第12話 Put a pause
「『SOUICHIROU OGOSE』……って俺の親父じゃないか!」
タブレット端末に勝手にインストールされたアプリケーションの開発者の名前を見て俺は叫んだ。越生宗一郎、俺の親父だ。現在は海外で研究員として働いているはずだが、親父は魔術のことを知っていたのだろうか。
「あー、そういえばオゴセって姓が同じだね、イツキ。ソウイチロウはね、天界と魔術について研究してる、第一人者だよ。息子なのに聞かされてなかったの?」
「ああ、俺はてっきり製薬でもやってるのかと思ってたんだが」
「へぇ、越生くんのお父さんってなんか凄い人なんだね?」
松原が呑気に感心している。あの親父、本当に何やってるのかわからんな。今度電話かけて問い詰めてやる。
「まぁ、このアプリケーションの基本操作とかはここのヒントを読めば書いてあるし、そこら辺は大丈夫だね」
「そうだな、あの親父にしては親切設計だ」
親父はいつも何を考えてるのかわからない上に不親切極まりない人物だ。妹の双葉はなぜかべったりだったが。

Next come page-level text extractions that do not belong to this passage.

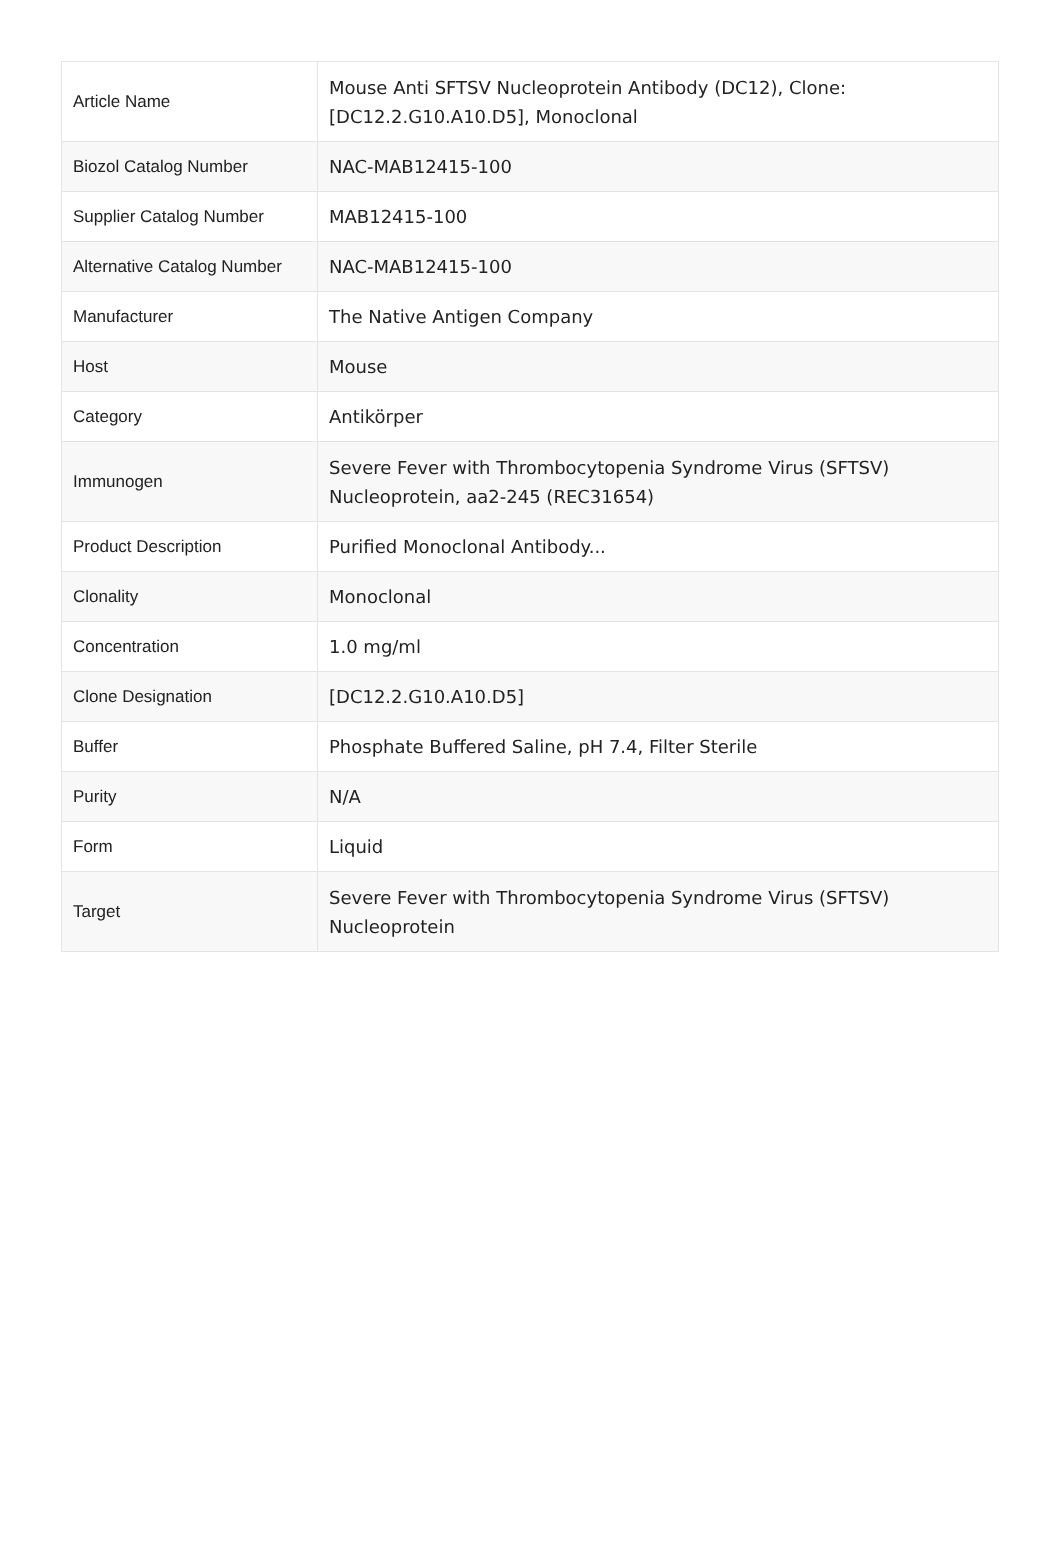| Article Name | Mouse Anti SFTSV Nucleoprotein Antibody (DC12), Clone: [DC12.2.G10.A10.D5], Monoclonal |
| Biozol Catalog Number | NAC-MAB12415-100 |
| Supplier Catalog Number | MAB12415-100 |
| Alternative Catalog Number | NAC-MAB12415-100 |
| Manufacturer | The Native Antigen Company |
| Host | Mouse |
| Category | Antikörper |
| Immunogen | Severe Fever with Thrombocytopenia Syndrome Virus (SFTSV) Nucleoprotein, aa2-245 (REC31654) |
| Product Description | Purified Monoclonal Antibody... |
| Clonality | Monoclonal |
| Concentration | 1.0 mg/ml |
| Clone Designation | [DC12.2.G10.A10.D5] |
| Buffer | Phosphate Buffered Saline, pH 7.4, Filter Sterile |
| Purity | N/A |
| Form | Liquid |
| Target | Severe Fever with Thrombocytopenia Syndrome Virus (SFTSV) Nucleoprotein |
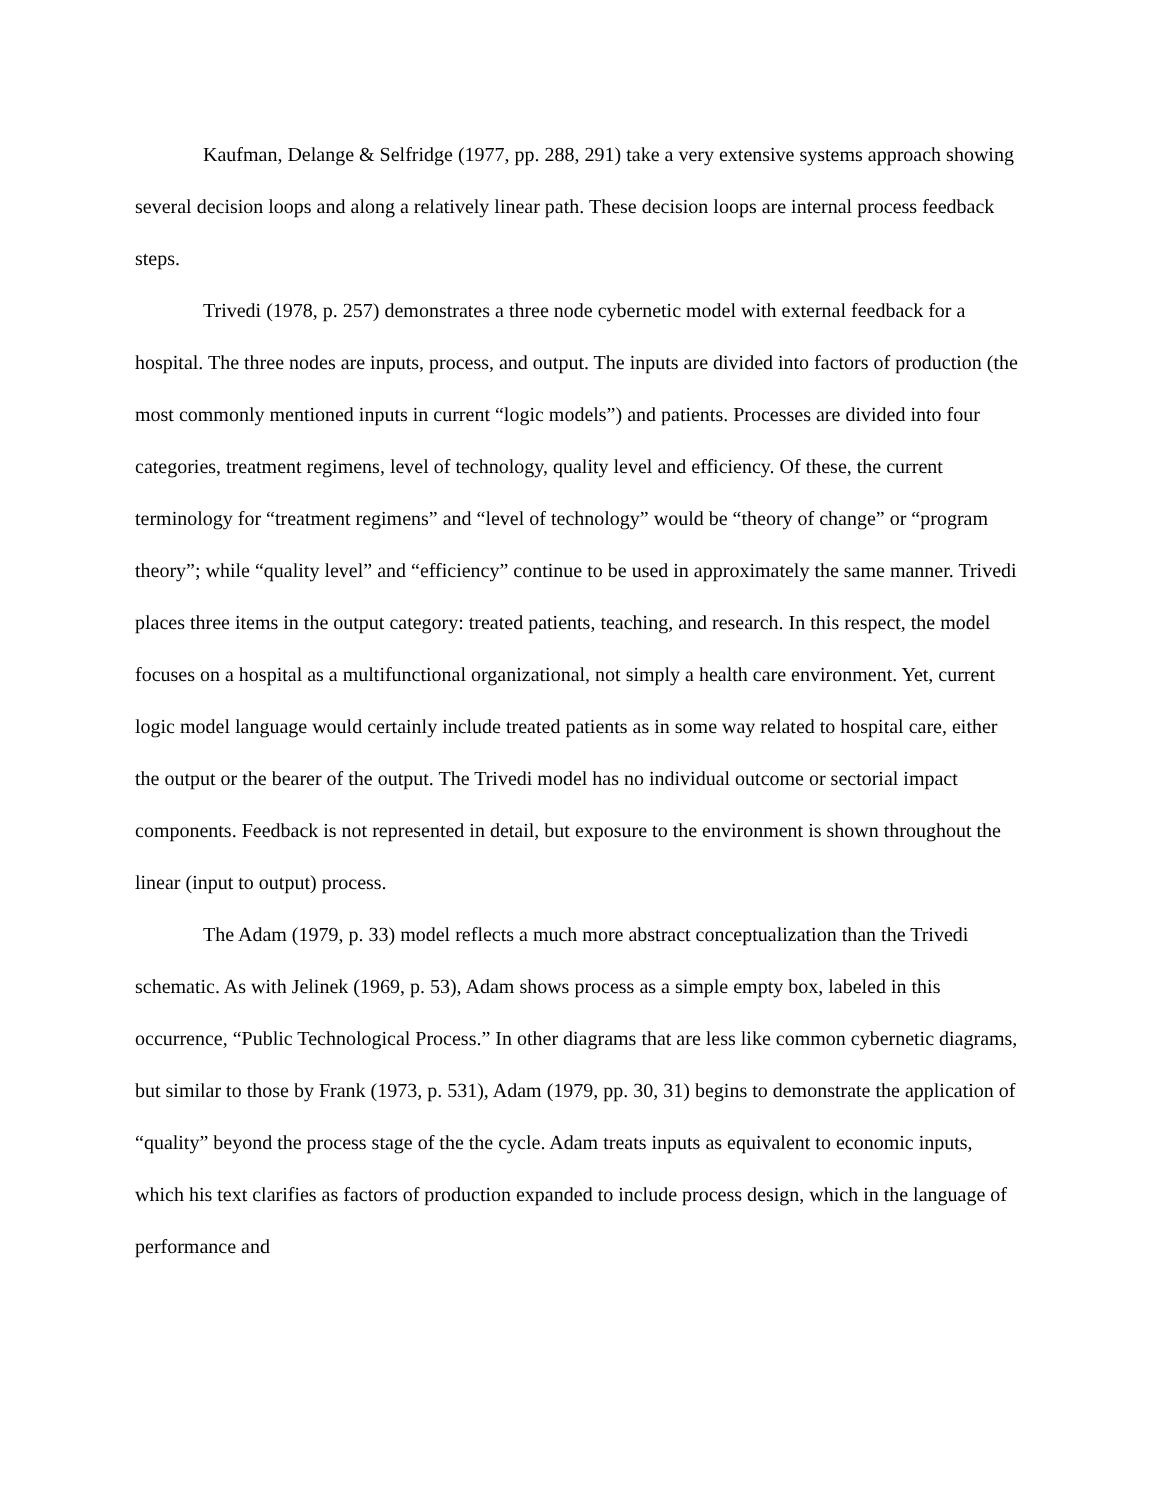Kaufman, Delange & Selfridge (1977, pp. 288, 291) take a very extensive systems approach showing several decision loops and along a relatively linear path. These decision loops are internal process feedback steps.
Trivedi (1978, p. 257) demonstrates a three node cybernetic model with external feedback for a hospital. The three nodes are inputs, process, and output. The inputs are divided into factors of production (the most commonly mentioned inputs in current “logic models”) and patients. Processes are divided into four categories, treatment regimens, level of technology, quality level and efficiency. Of these, the current terminology for “treatment regimens” and “level of technology” would be “theory of change” or “program theory”; while “quality level” and “efficiency” continue to be used in approximately the same manner. Trivedi places three items in the output category: treated patients, teaching, and research. In this respect, the model focuses on a hospital as a multifunctional organizational, not simply a health care environment. Yet, current logic model language would certainly include treated patients as in some way related to hospital care, either the output or the bearer of the output. The Trivedi model has no individual outcome or sectorial impact components. Feedback is not represented in detail, but exposure to the environment is shown throughout the linear (input to output) process.
The Adam (1979, p. 33) model reflects a much more abstract conceptualization than the Trivedi schematic. As with Jelinek (1969, p. 53), Adam shows process as a simple empty box, labeled in this occurrence, “Public Technological Process.” In other diagrams that are less like common cybernetic diagrams, but similar to those by Frank (1973, p. 531), Adam (1979, pp. 30, 31) begins to demonstrate the application of “quality” beyond the process stage of the the cycle. Adam treats inputs as equivalent to economic inputs, which his text clarifies as factors of production expanded to include process design, which in the language of performance and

「とりあえず、わたしの話は終わりにするよ。今考えなきゃいけないのはフタバのこと。あのピエロが奪った『蛇の書』をなんとしても取り返さないといけないわ」
「その魔導書を取り返して双葉の身体に戻せばいいのか」
「そうだね、ただ、フタバの身体の中に残った『鷲の書』の防衛機構が完全に停止してしまったらアウトだけど」
「その防衛機構?って言うのはいつまで続くんだ?」
妹の身体を巡る魔力回路はあの黒いピエロの魔力干渉によって破壊されてしまっているらしい。今は『蛇の書』の対になる魔導書である『鷲の書』が、自身の魔力を放出して魔導書本体と宿主である双葉の魔力回路をなんとか維持しているらしい。
「せいぜい二週間ってところね」
「二週間……」
「うん、二週間。長いようで短いかも知れないけど、その間はフタバは無事だよ。で、二人がまず最初にやらなきゃいけないのは休むこと、だよ」
「休むだなんて、そんな悠長なこと言ってる場合か。今すぐにでもあのピエロの情報収集をして奴の居場所を突き止める必要が――」
「二人は映画館で初めて魔法を使ったわ、それも凄く効率悪く。ただただ魔力を放出していたのと同じような事をして、疲弊しないはずがない。今は気が立っているからわからないかもしれないけど。とにかく、今二人は休むこと。いいね?」
「そんなこと言われてもな……」
疲れているのはわかってる。今だって目眩がする。頭が痛い。だが、今すぐにでも動き出したい。
「だめ。それにすぐに居場所を突き止められたとしても、今の状態でまた戦闘になったらそれこそ返り討ちにあって二人が危険だよ」
「そう言われたらそうかも知れないが」
「そう、今の状態じゃ勝てない。実力不足。戦いは用意周到にしてから挑むものよ。勝てない戦はやっちゃダメ」
このエルという少女、可愛らしい見た目と反してかなり血の気が多いな。もっと平和的解決方法はないのだろうか?いや、まぁあのピエロに話が通じるビジョンが見えないが。
「だからひとまず休む。明日から情報収集もしつつ、わたしと魔術の特訓をするよ」
「わかったよ。今日のところはお休みだ。おい、松原――」
俺はもう帰るぞ、と言おうとしてベッドに座る松原を見ると、ウトウトともっさり頭を揺らしていた。
「魔力の使い過ぎね。相当疲れてたみたい」
このもっさり頭の寝顔を見て少し優しい気持ちになった。エルも画面越しから優しそうな目で松原の寝顔を見ている。
「みたいだな、寝かしといてやるか」
俺は松原を横にして布団を掛けてやった。甘ったるい香りが鼻を突付く。
まぁしかし、困ったぞ。帰るつもりだったが、これじゃあ家から出られないな。鍵を持っているわけではないから外から鍵をかけられない。まぁ、俺も今日の出来事を整理しつつ少し体を休めるとするか。